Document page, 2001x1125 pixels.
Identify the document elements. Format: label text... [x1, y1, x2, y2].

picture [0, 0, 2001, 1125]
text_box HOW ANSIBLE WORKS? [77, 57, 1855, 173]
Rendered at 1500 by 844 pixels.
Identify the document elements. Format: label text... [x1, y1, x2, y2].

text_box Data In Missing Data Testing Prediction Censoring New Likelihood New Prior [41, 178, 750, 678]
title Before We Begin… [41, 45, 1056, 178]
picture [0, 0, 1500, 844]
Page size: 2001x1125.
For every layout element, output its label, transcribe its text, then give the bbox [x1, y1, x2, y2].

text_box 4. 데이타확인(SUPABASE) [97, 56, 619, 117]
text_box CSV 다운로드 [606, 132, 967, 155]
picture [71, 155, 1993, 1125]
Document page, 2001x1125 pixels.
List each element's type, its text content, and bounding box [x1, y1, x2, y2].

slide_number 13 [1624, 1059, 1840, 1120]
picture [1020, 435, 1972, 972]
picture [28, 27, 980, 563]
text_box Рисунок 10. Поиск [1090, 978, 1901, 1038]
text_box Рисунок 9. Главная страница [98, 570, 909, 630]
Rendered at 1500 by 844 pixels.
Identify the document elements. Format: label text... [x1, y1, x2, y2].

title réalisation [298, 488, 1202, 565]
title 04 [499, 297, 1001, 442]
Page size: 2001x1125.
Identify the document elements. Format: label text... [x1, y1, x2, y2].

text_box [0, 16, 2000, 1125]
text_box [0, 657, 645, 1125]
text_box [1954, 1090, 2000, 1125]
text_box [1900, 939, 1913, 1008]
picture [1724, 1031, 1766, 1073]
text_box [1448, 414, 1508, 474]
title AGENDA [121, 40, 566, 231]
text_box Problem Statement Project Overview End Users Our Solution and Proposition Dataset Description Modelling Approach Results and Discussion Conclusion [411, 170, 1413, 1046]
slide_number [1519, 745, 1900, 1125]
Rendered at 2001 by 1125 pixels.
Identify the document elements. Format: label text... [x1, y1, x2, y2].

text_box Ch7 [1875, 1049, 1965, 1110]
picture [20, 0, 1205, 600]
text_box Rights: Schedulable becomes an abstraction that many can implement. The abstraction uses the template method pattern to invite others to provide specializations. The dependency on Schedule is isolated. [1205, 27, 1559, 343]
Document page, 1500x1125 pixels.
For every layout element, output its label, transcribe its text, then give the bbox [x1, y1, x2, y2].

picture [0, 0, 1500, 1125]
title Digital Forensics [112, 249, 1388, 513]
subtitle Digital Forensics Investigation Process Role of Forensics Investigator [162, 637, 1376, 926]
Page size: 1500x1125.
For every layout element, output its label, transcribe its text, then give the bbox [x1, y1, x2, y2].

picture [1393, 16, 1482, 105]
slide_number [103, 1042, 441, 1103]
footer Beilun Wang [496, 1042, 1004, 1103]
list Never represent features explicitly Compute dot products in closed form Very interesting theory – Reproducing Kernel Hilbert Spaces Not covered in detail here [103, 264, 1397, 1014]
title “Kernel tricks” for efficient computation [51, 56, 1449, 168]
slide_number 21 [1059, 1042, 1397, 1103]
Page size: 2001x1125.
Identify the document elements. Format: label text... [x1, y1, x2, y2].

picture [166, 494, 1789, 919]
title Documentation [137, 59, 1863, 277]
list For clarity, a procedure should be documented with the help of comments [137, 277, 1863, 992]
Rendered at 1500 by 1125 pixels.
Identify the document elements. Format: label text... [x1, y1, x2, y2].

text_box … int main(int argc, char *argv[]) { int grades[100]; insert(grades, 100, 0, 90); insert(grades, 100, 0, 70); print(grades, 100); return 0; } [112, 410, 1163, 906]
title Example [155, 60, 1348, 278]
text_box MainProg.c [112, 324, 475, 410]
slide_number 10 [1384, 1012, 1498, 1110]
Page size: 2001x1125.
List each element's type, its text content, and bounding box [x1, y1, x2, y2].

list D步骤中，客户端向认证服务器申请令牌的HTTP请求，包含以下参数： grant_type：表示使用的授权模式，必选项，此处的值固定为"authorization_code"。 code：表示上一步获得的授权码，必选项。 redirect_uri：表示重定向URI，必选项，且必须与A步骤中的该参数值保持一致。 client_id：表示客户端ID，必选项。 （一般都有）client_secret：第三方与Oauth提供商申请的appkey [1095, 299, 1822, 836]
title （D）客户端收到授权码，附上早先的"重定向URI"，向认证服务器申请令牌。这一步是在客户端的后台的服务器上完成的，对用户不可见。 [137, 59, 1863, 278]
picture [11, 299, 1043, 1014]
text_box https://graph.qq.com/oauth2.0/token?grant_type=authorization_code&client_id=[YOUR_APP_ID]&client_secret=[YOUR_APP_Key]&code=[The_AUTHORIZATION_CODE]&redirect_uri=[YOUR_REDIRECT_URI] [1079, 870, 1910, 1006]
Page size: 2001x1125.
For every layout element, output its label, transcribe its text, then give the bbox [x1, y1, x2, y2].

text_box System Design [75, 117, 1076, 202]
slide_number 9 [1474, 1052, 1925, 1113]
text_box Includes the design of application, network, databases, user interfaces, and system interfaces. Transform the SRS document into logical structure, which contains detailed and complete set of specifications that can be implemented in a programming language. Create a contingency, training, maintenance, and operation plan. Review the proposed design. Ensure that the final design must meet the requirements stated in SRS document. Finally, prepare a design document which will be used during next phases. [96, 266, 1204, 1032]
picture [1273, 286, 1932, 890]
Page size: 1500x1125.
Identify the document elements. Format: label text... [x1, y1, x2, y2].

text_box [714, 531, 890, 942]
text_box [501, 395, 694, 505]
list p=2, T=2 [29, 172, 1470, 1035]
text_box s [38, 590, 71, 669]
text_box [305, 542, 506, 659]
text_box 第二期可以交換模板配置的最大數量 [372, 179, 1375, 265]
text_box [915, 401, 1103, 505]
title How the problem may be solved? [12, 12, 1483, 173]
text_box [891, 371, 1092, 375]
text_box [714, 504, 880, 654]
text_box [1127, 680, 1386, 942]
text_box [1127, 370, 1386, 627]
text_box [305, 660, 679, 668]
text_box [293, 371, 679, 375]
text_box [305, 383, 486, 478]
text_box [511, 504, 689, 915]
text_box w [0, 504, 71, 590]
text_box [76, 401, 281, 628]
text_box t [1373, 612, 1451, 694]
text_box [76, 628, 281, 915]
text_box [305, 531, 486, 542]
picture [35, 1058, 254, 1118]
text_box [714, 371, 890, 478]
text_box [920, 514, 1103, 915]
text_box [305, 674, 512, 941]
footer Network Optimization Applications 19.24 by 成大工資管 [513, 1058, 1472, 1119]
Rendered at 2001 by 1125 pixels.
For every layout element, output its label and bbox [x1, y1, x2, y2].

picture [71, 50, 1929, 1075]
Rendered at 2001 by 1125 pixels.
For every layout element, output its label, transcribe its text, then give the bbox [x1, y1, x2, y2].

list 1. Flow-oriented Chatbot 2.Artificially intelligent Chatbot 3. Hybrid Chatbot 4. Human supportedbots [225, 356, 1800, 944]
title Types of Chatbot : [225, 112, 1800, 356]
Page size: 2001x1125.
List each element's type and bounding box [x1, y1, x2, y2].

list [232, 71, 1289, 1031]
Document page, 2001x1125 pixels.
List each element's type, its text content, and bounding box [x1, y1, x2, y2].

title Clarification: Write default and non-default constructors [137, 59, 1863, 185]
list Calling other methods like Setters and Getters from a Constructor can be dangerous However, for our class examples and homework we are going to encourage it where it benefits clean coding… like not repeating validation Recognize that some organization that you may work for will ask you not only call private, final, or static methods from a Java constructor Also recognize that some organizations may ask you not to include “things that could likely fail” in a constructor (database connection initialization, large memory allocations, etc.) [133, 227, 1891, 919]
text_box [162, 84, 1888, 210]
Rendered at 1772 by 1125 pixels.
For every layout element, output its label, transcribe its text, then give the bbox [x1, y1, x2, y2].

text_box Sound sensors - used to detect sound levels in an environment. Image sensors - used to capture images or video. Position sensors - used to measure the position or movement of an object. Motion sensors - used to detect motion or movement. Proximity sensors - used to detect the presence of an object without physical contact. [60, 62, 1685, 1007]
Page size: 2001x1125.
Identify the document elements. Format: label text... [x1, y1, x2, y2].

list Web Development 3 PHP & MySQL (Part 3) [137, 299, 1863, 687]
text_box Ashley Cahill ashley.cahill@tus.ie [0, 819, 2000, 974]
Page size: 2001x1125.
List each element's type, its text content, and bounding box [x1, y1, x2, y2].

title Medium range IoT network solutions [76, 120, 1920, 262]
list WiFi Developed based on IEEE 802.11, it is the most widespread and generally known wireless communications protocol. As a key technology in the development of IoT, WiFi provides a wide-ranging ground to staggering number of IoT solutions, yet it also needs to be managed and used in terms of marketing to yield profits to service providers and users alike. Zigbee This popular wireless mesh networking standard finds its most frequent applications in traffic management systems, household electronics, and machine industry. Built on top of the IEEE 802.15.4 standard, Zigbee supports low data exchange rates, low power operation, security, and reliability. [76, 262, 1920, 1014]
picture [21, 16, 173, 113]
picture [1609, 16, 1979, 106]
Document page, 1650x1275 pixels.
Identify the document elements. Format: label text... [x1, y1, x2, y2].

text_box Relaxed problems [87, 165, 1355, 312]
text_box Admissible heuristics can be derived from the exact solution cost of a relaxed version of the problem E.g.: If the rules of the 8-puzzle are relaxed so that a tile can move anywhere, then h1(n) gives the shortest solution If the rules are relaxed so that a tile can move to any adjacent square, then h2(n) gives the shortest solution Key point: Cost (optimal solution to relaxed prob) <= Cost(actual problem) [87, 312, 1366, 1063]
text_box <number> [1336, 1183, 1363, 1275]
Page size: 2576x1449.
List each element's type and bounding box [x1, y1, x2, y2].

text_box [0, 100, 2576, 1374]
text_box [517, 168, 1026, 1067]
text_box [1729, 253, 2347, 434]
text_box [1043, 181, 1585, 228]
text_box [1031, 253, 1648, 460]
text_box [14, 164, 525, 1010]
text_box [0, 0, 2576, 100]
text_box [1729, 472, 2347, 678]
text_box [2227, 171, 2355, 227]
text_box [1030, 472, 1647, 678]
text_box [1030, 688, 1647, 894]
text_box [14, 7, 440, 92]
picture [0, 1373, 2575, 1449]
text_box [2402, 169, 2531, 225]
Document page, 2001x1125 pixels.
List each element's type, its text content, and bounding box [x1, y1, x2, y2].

--------------------

THE TASK:
Transcribe the records above exactly, from the opening line down to and including the line with "text_box [0, 657, 645, 1125]".

EXERCISE OUTPUT:
Document page, 2001x1125 pixels.
Identify the document elements. Format: label text... [x1, y1, x2, y2].

picture [0, 0, 2001, 1125]
text_box HOW ANSIBLE WORKS? [77, 57, 1855, 173]
Rendered at 1500 by 844 pixels.
Identify the document elements. Format: label text... [x1, y1, x2, y2].

text_box Data In Missing Data Testing Prediction Censoring New Likelihood New Prior [41, 178, 750, 678]
title Before We Begin… [41, 45, 1056, 178]
picture [0, 0, 1500, 844]
Page size: 2001x1125.
For every layout element, output its label, transcribe its text, then give the bbox [x1, y1, x2, y2].

text_box 4. 데이타확인(SUPABASE) [97, 56, 619, 117]
text_box CSV 다운로드 [606, 132, 967, 155]
picture [71, 155, 1993, 1125]
Document page, 2001x1125 pixels.
List each element's type, its text content, and bounding box [x1, y1, x2, y2].

slide_number 13 [1624, 1059, 1840, 1120]
picture [1020, 435, 1972, 972]
picture [28, 27, 980, 563]
text_box Рисунок 10. Поиск [1090, 978, 1901, 1038]
text_box Рисунок 9. Главная страница [98, 570, 909, 630]
Rendered at 1500 by 844 pixels.
Identify the document elements. Format: label text... [x1, y1, x2, y2].

title réalisation [298, 488, 1202, 565]
title 04 [499, 297, 1001, 442]
Page size: 2001x1125.
Identify the document elements. Format: label text... [x1, y1, x2, y2].

text_box [0, 16, 2000, 1125]
text_box [0, 657, 645, 1125]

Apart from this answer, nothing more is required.